As mentioned, the funding currency / carry trade dynamic appears to be playing an important role in the Swissie's movements.
The carry trade is a piece of financial alchemy which allows traders to make a - sometimes - risk-free profit by using a combination of currency trading and interest rate arbitrage.
The carry trader starts by borrowing money in a low-interest rate 'funding' currency such as for example the Swiss Franc, where base interest rates are so low they are actually negative, at -0.75%.
Essentially this might mean the trader is either paying nothing to borrow the money or is actually being paid to take the money (negative interest).
The carry trader then uses the money to buy a currency in a jurisdiction where interest rates are higher, such as in the US, where they have been cranked up to 1.75% by the Federal Reserve, or perhaps even somewhere like India, where rates are even higher at 6.0%. This means simply by holding US Dollar or Rupees in a US or Indian account the money will earn 1.75% or 6.0% per annum.
The difference between what the carry trader earns in interest compared to what has to be paid in interest on the original loan in Francs is the profit margin.
If the exchange rate rises in favour of the carry currency too then the profit increases even more.

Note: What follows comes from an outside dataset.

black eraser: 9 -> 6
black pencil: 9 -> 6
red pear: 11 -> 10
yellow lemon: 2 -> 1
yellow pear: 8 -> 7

In this case, the carry trade would make even more money from the US Dollar or Rupee rising versus the Franc but lose profit if the opposite were to happen.
The combination of low-interest rates and downtrend in the Franc has made it a particularly attractive carry trade funding currency, and this may also have further supported its depreciation, since it will have been sold in greater amounts to fund carry deals, creating a negative feedback loop.
As such, in this sense, the Franc's outlook continues to suffer, as a further factor weighs against it due to FX carry.